Martin Gayford lets Bloombeg readers in on the story of a restored Titian on view in London’s National Gallery but soon to be seen at the Ashmolean Museum at Oxford. In the process, he explains how paintings fall out of the light:
The world is full of lost pictures, including plenty by famous artists. Some were looted in war or purloined by criminals. Lots more simply vanish into the shadows — as this Titian was in the process of doing.
It’s surprisingly easy for a painting to blip off the radar, as I discovered when I served as one of the curators of the “Constable Portraits” exhibition this year at the National Portrait Gallery. In advance, I wouldn’t have guessed how much time and energy we spent simply trying to locate pictures. In some cases, it proved impossible to trace them, even though they were illustrated and described in standard books, had passed through top salerooms, and been included in major exhibitions.

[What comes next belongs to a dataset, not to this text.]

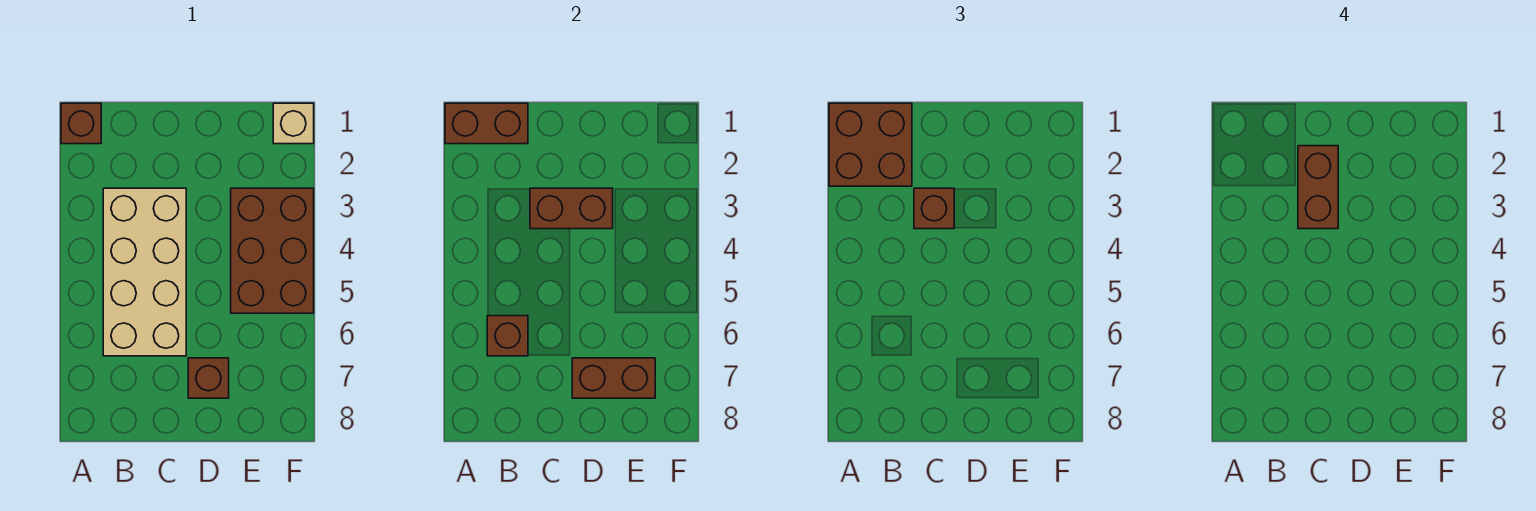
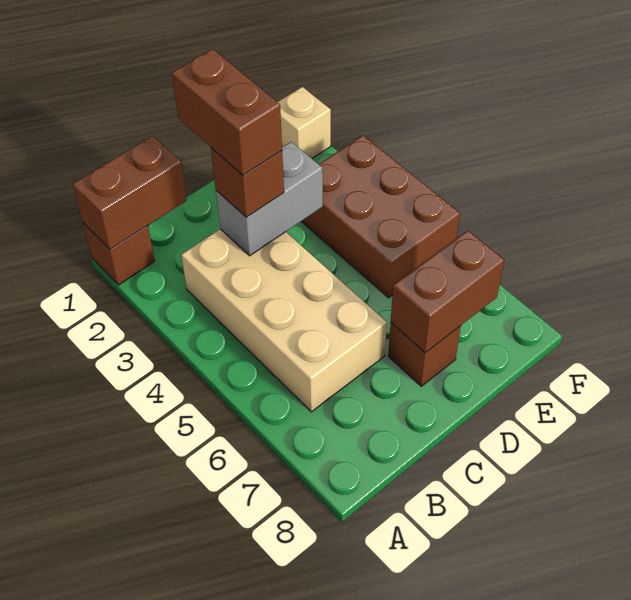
brown brick A1:B2 level 3 -> none
brown brick B6 level 2 -> none
brown brick C3:D3 level 2 -> grey brick C3:D3 level 2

Of course, these weren’t necessarily “lost” in that their owners may well know exactly what they have on the wall. It’s just that no one in the world of museums or academic study is in on the secret. Once the scholars have lost track, it’s not hard for a work to vanish completely.
Someone dies, and from prized possession it slips to “My uncle thought this dirty old thing was a Titian.” Next stop is a junk shop or a country auction, just the places where, from time to time, a masterpiece turns up.